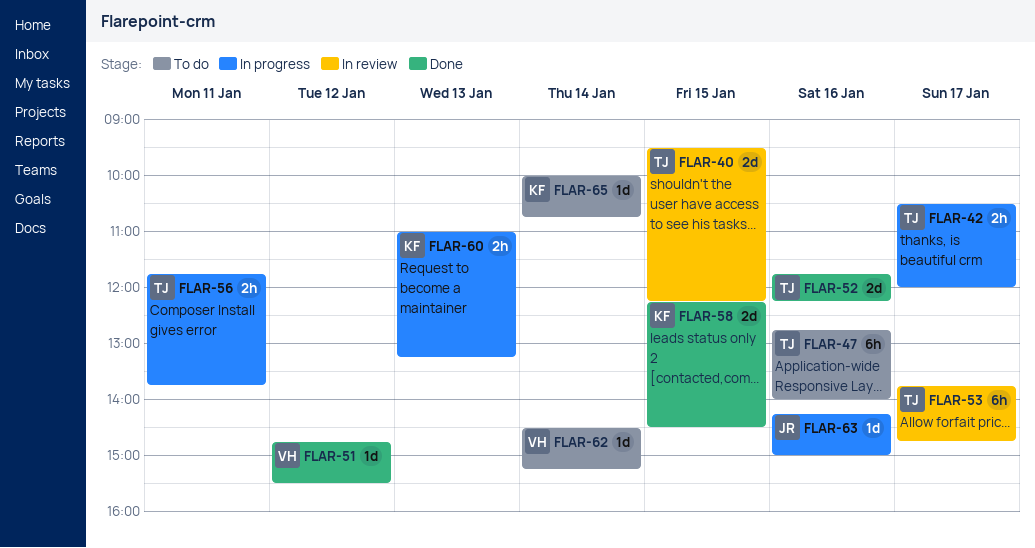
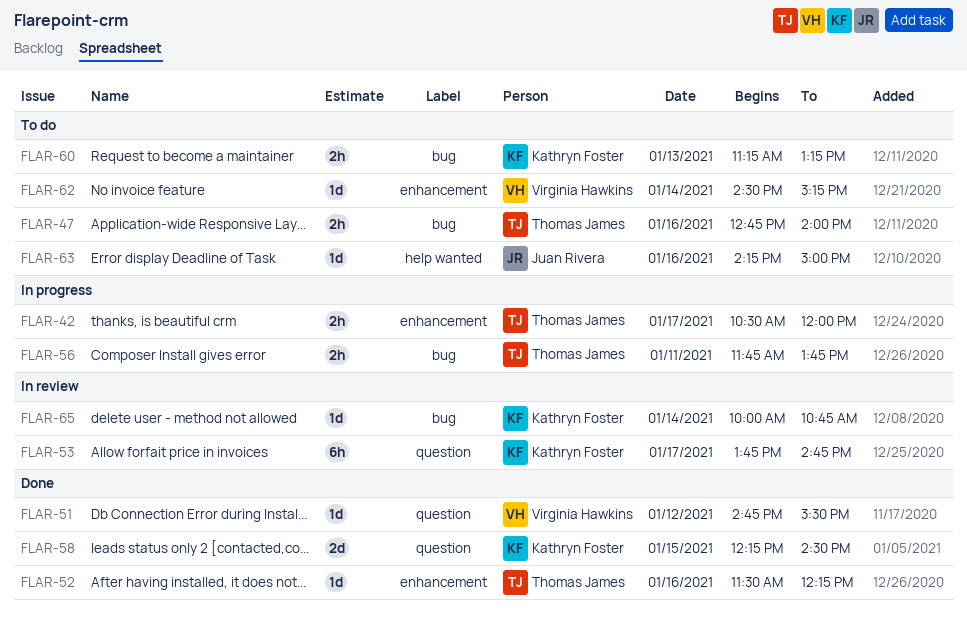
FLAR-40: present -> none
FLAR-47, estimate: 6h -> 2h
FLAR-52, estimate: 2d -> 1d
FLAR-52, begins: 11:45 -> 11:30
FLAR-53, owner: Thomas James -> Kathryn Foster
FLAR-60, status: In progress -> To do
FLAR-60, begins: 11:00 -> 11:15
FLAR-63, status: In progress -> To do
FLAR-65, status: To do -> In review

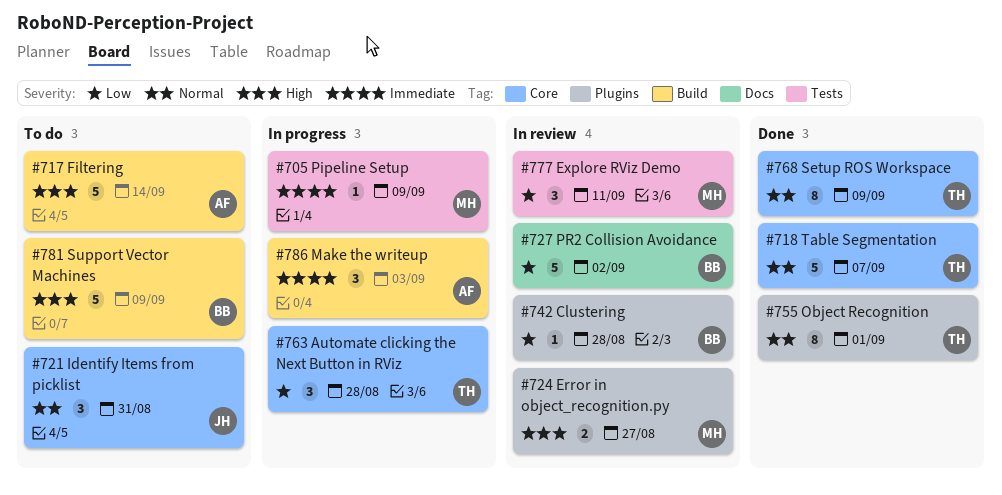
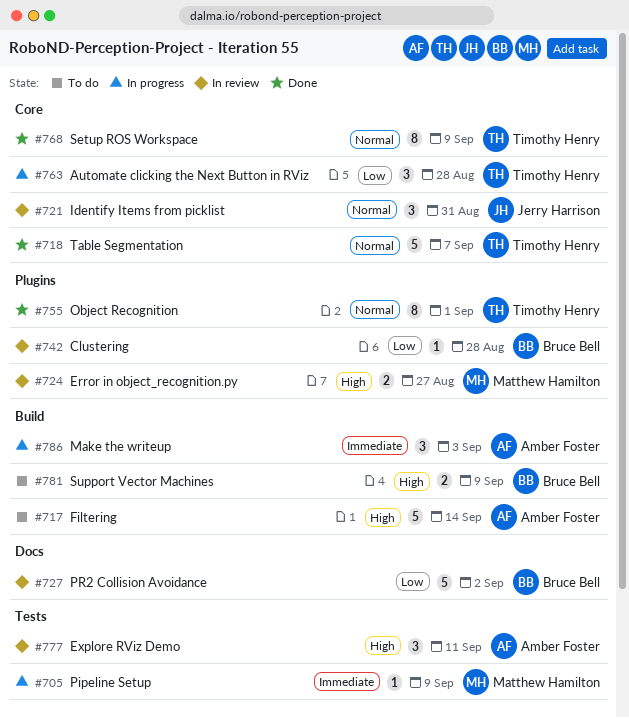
#721, status: To do -> In review
#777, owner: Matthew Hamilton -> Amber Foster
#777, priority: Low -> High
#781, estimate: 5 -> 2

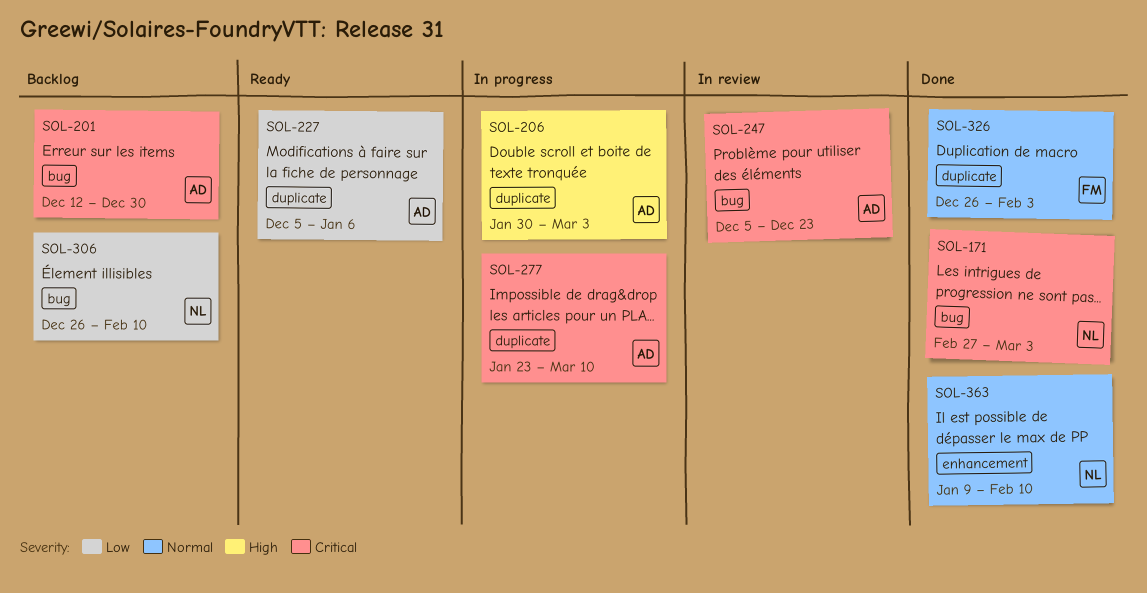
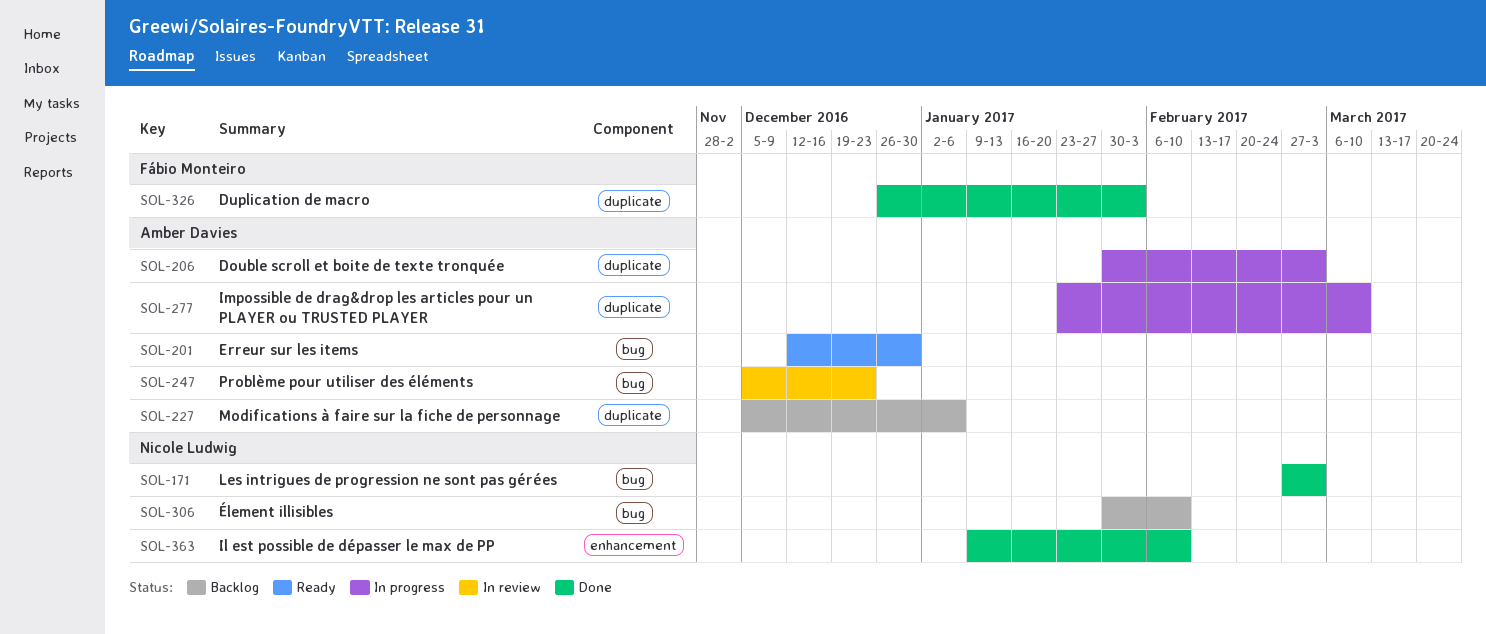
SOL-201, status: Backlog -> Ready
SOL-227, status: Ready -> Backlog
SOL-306, start: Dec 26 -> Jan 30

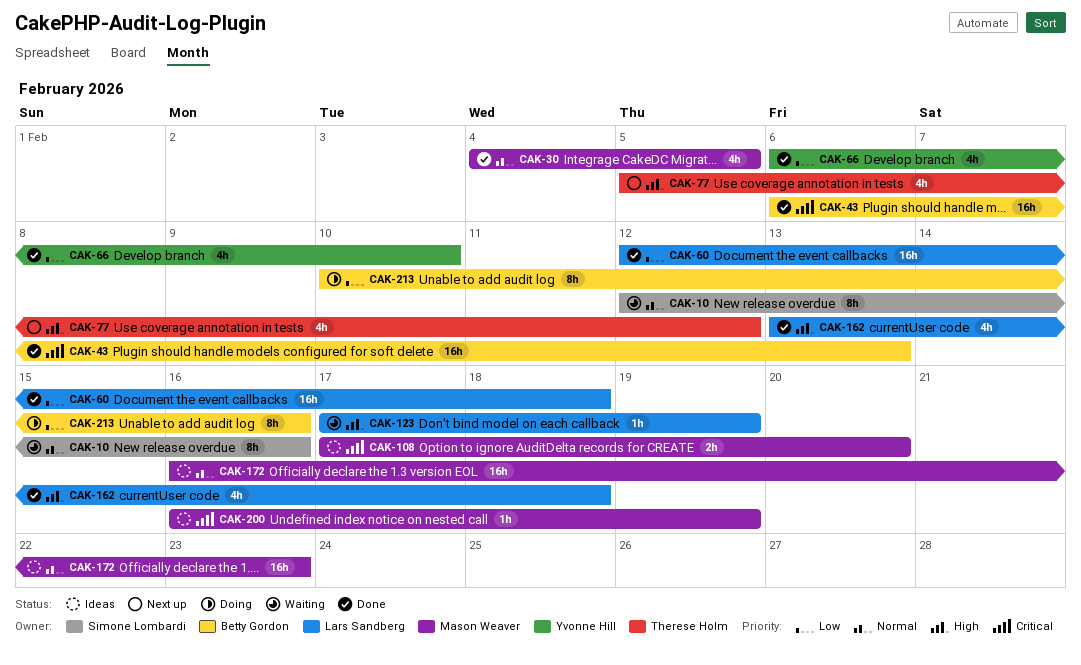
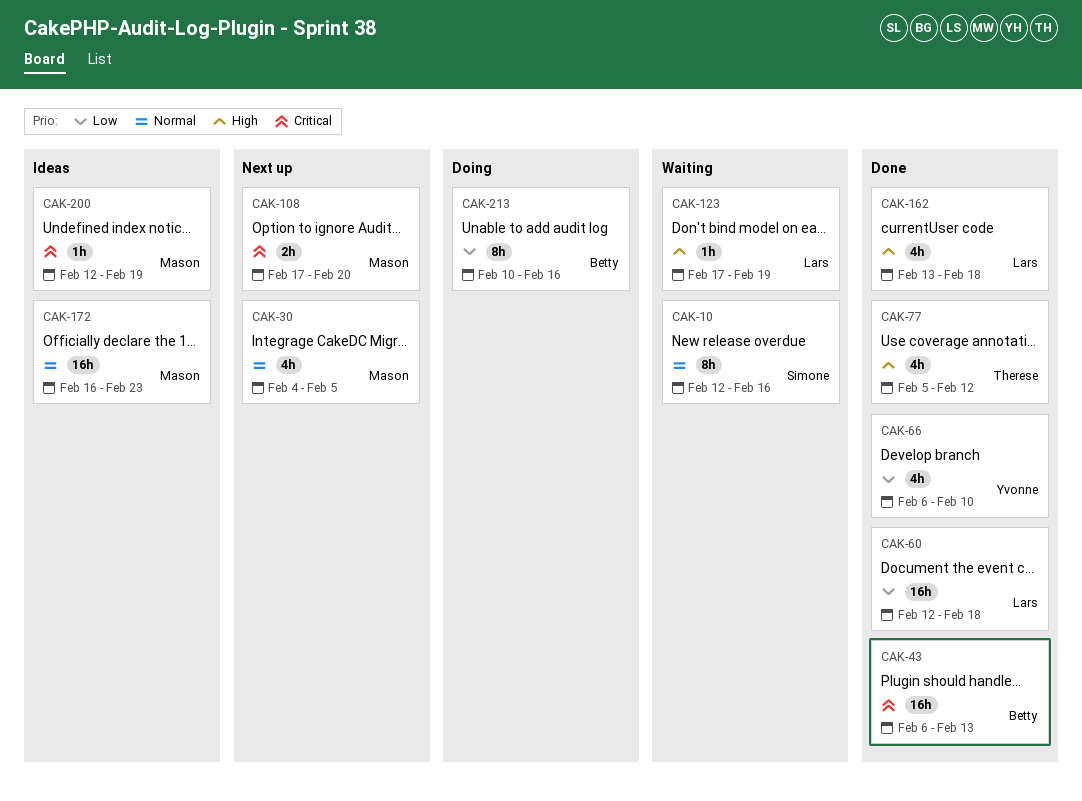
CAK-30, status: Done -> Next up
CAK-77, status: Next up -> Done
CAK-108, status: Ideas -> Next up
CAK-200, start: Feb 16 -> Feb 12

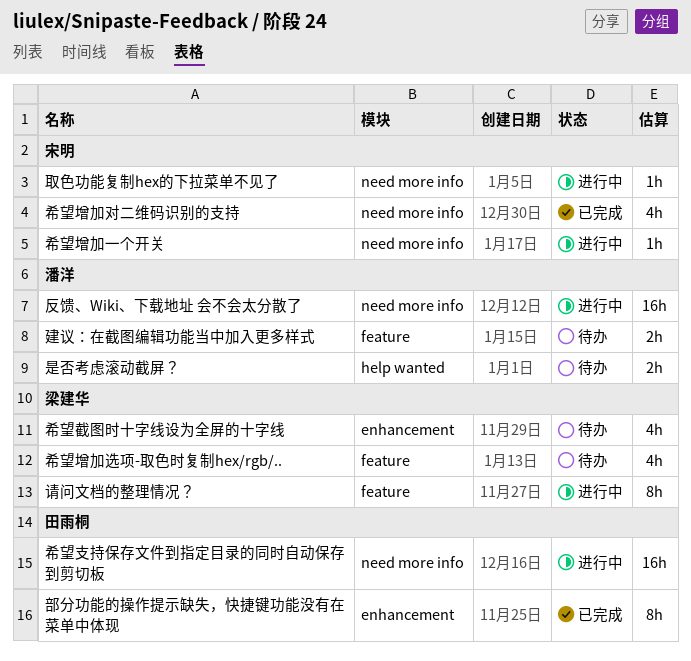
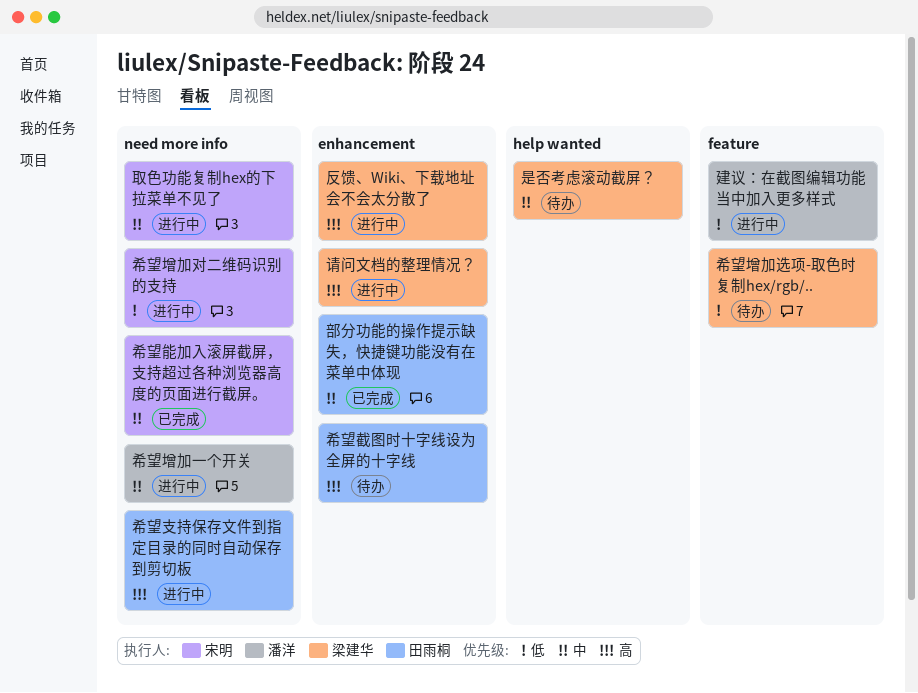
反馈、Wiki、下载地址 会不会太分散了, owner: 潘洋 -> 梁建华
反馈、Wiki、下载地址 会不会太分散了, label: need more info -> enhancement
希望增加一个开关, owner: 宋明 -> 潘洋
希望增加对二维码识别的支持, status: 已完成 -> 进行中
希望截图时十字线设为全屏的十字线, owner: 梁建华 -> 田雨桐
希望能加入滚屏截屏，支持超过各种浏览器高度的页面进行截屏。: none -> present
建议：在截图编辑功能当中加入更多样式, status: 待办 -> 进行中
是否考虑滚动截屏？, owner: 潘洋 -> 梁建华
请问文档的整理情况？, label: feature -> enhancement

▸ WORK TO COMPLETE
Count the lines of the records that contain the word "status". Give only the count.

▸ ANSWER TO THIS TASK
11